* _Exercise text_
··········
Consumers, Estate Agents and Redress Bill

The Committee consisted of the following Members:

Chairman: Mr. Martin Caton
Brown, Lyn (West Ham) (Lab)
Burt, Lorely (Solihull) (LD)
Clarke, Mr. Tom (Coatbridge, Chryston and Bellshill) (Lab)
Duddridge, James (Rochford and Southend, East) (Con)
Ellwood, Mr. Tobias (Bournemouth, East) (Con)
Fitzpatrick, Jim (Parliamentary Under-Secretary of State for Trade and Industry)
Gauke, Mr. David (South-West Hertfordshire) (Con)
Hodgson, Mrs. Sharon (Gateshead, East and Washington, West) (Lab)
Kramer, Susan (Richmond Park) (LD)
McCabe, Steve (Birmingham, Hall Green) (Lab)
McCartney, Mr. Ian (Minister for Trade)
Pound, Stephen (Ealing, North) (Lab)
Prisk, Mr. Mark (Hertford and Stortford) (Con)
Turner, Mr. Neil (Wigan) (Lab)
Wallace, Mr. Ben (Lancaster and Wyre) (Con)
Watson, Mr. Tom (West Bromwich, East) (Lab)
Mr C. Shaw, Committee Clerk
† attended the Committee

Public Bill Committee

Thursday 19 April 2007


[Mr. Martin Caton in the Chair]

Consumers, Estate Agents and Redress Bill

Clause 13

Investigation of complaints relating to disconnection of gas or electricity
9 am
Lorely Burt (Solihull) (LD): I beg to move amendment No. 53, in clause 13, page 9, line 41, at end add—
‘(8) If the Council refuses to investigate a complaint under subsection (4) it must write to the complainant as soon as reasonably possible, setting out—
(a) its decision not to investigate the complaint, and
(b) the reasons for its decision.’.
We have a two-handed situation on the Liberal-Democrat Benches, so I apologise in advance for any future confusion that we shall cause. I welcome you to the Chair, Mr. Caton, of this extremely well-mannered and productive Committee as it has so far proved to be.
The amendment is simple. It would introduce subsection (8) to ensure that, if the council refuses to investigate a complaint, the complainant is entitled to know in writing that it will not investigate the matter and the reason why it has taken that decision. Such a provision would be entirely reasonable and we look forward to hearing what other members of the Committee think of this sensible amendment.
The Parliamentary Under-Secretary of State for Trade and Industry (Jim Fitzpatrick): Good morning, Mr. Caton. The Committee warmly welcomed you and your co-Chairman on Tuesday and expressed its collective confidence in your skill to guide us through our deliberations. I am sure that I can say on behalf of Labour Members what a pleasure it is to see you in the Chair this morning.
Amendment No. 53 would require the new council to write to a consumer as soon as reasonably possible if it decided not to take up a complaint made by that consumer as a result of any of the exceptions listed in clause 13(4) and to provide reasons for its decision. At present, the Department for Trade and Industry sets key performance indicators for its non-departmental public bodies as part of the annual budget and work programme round. That process results in targets. In the case of Energywatch, for example, the body has targets to resolve 95 per cent. of inquiries within 10 working days; to resolve 80 per cent. of complaints within 35 working days; and to resolve 95 per cent. of complaints within 66 working days.
Those targets and performance against the targets are published in the Energywatch annual report. The Committee can be sure that that will be a feature of the annual reports for the new council as provided by clause 7(2)(c), which allows the Secretary of State to specify matters to be included in the report. In future, for the new council we will establish a comprehensive set of performance targets that will be measurable and meaningful. They will be challenging and more precise than what is envisaged by the amendment, which refers to the council writing to the complainant
“as soon as reasonably possible”.
··········
* _Exercise data_
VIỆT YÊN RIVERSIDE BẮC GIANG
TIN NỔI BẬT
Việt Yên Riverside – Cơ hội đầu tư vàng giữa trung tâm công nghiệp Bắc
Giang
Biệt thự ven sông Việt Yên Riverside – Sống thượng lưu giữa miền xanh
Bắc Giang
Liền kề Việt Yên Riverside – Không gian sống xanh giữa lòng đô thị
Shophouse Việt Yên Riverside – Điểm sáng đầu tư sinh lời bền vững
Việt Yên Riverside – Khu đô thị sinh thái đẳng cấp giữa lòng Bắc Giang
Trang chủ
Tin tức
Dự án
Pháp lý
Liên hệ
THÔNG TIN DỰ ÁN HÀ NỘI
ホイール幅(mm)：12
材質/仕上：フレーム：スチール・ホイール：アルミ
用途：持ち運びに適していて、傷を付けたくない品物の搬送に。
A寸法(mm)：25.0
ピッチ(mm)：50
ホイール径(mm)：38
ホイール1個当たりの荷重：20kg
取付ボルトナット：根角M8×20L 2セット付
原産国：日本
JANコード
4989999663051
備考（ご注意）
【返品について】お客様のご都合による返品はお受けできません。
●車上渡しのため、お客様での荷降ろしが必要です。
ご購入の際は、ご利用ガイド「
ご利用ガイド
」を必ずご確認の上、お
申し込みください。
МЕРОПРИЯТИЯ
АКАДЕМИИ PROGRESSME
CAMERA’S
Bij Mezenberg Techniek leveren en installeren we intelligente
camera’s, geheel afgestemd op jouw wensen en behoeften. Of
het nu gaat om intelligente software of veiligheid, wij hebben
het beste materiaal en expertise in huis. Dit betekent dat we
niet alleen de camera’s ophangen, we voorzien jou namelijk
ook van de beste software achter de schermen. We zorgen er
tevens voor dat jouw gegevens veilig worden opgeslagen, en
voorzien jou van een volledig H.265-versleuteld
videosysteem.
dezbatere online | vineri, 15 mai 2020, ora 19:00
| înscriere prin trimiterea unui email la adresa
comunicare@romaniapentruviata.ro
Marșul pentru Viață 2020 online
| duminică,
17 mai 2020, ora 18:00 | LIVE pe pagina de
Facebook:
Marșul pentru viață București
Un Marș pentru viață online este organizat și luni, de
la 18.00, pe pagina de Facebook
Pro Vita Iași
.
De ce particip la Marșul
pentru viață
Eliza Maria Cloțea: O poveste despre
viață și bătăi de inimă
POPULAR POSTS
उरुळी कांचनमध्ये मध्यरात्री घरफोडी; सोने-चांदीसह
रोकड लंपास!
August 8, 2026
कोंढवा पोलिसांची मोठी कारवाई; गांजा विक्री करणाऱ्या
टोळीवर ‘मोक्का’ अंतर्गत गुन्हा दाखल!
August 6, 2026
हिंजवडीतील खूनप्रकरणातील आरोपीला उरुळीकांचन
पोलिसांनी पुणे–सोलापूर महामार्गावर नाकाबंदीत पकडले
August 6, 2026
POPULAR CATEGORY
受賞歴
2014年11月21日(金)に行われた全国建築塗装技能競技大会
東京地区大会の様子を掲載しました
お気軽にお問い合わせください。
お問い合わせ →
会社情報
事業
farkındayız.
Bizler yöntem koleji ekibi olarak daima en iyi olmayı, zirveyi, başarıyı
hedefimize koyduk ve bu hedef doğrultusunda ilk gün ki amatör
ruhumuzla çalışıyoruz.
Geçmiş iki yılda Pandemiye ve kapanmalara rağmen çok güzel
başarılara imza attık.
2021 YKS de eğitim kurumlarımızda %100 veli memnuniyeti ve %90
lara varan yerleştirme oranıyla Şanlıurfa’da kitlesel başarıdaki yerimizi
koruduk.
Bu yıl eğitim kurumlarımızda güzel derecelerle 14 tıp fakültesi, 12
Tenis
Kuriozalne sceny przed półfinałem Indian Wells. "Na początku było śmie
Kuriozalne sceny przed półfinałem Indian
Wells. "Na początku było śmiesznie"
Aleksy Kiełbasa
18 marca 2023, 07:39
··········
* _Required work_
• a. Write out the passage from the Redress Bill debate above, starting with "The Committee consisted" and going on through "and Bellshill) (Lab)".
• b. Answer these questions about the Redress Bill debate above:
(i) Who is named as Chairman of the Committee?
(ii) What is the number of the amendment that Lorely Burt moves?
(iii) Within how many working days does Energywatch have a target to resolve 80 per cent. of complaints?

* _Task responses_
• a.
The Committee consisted of the following Members:

Chairman: Mr. Martin Caton
Brown, Lyn (West Ham) (Lab)
Burt, Lorely (Solihull) (LD)
Clarke, Mr. Tom (Coatbridge, Chryston and Bellshill) (Lab)

• b.
(i) Mr. Martin Caton
(ii) Amendment No. 53
(iii) 35 working days